Mais investir en direct dans la dette infrastructure reste réservé aux gros acteurs du secteur capables d'amortir le risque, les autres préférant passer par des fonds afin de diluer ce risque. De même, les assureurs se positionnent plutôt sur du financement de la dette secondaire, à échéance 5 ou 7 ans plutôt que 15 ans, reposant sur des actifs réels déjà opérationnels et qui peuvent bénéficier rapidement d'une reprise économique. Et pour Eric Berthoux, directeur délégué administratif et financier de la Maif, « l'infrastructure (0,5 % des actifs) fait partie de la stratégie de diversification menée depuis quatre ans. Nos investissements doivent nous assurer un véritable rendement ». Quoi qu'il en soit, cet actif a les faveurs des assureurs comme la CNP qui souhaite y allouer 2 Md€ d'ici trois ans et qui, par ailleurs, s'aventure sur de l'infrastructure equity. « Cela coûte cher en capital, car assimilé à des actions, mais la rentabilité en vaut la peine puisqu'elle peut dépasser 10 % à terme », assure Mikaël Cohen.

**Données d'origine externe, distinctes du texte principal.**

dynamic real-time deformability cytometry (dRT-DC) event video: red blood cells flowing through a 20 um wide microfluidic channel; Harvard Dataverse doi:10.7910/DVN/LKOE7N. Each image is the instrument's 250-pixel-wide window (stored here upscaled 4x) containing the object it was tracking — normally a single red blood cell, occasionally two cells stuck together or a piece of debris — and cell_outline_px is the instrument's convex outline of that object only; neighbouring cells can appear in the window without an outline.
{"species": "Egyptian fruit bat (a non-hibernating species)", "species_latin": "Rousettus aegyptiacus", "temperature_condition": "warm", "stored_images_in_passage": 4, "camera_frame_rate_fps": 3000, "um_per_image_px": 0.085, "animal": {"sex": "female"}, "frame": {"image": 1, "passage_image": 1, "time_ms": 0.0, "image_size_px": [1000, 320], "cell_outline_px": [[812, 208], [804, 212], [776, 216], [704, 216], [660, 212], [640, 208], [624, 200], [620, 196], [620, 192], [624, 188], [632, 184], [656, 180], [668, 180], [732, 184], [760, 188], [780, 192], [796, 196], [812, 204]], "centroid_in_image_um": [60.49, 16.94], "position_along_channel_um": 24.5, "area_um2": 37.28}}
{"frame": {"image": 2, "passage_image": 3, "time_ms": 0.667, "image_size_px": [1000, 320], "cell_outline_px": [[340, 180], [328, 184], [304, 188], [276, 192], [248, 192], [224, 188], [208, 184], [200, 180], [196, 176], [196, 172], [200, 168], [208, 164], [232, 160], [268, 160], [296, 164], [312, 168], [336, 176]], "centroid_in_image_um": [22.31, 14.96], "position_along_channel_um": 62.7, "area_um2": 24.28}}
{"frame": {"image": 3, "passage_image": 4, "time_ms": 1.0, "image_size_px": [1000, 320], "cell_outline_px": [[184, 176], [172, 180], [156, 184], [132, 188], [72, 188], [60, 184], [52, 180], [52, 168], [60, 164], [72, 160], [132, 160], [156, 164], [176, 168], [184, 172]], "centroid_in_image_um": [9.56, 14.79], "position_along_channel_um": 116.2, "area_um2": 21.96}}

La titrisation, prochaine étape
Ainsi, les prochains mois verront les assureurs s'adapter à ce nouveau métier de financeur de l'économie française. Et la prochaine étape dans cette aventure devrait probablement être le marché de la titrisation de prêts privés que les banques commencent à vendre aux assureurs. Denis Bourgeois le confirme : « La titrisation des prêts au bilan des banques est amenée à se développer d'ici l'an prochain, sous l'impulsion de la Banque de France et de la Fédération bancaire française, dans l'objectif de favoriser les crédits accordés aux entreprises. » Une vision réaliste si l'on en croit les gérants d'actifs et l'état des bilans des banques.
" Avec Bà¢le 3, les banques ont besoin de davantage de liquidités et se désengagent de certains projets de financement à long terme. A l'inverse, les assureurs ont de la liquidité à investir et des passifs longs. "
Denis Bourgeois
Périclès Actuarial
Allianz va investir 127 M€ dans le financement de la dette à long terme de la nouvelle Cité musicale de l'Ile Seguin qui doit être construite à Boulogne-Billancourt. Allianz Global Investors gérera la dette pour le compte d'Allianz France et d'autres sociétés du groupe Allianz sur une période de 30 ans. L'appel des fonds aura lieu à l'issue de la construction prévue mi-2016.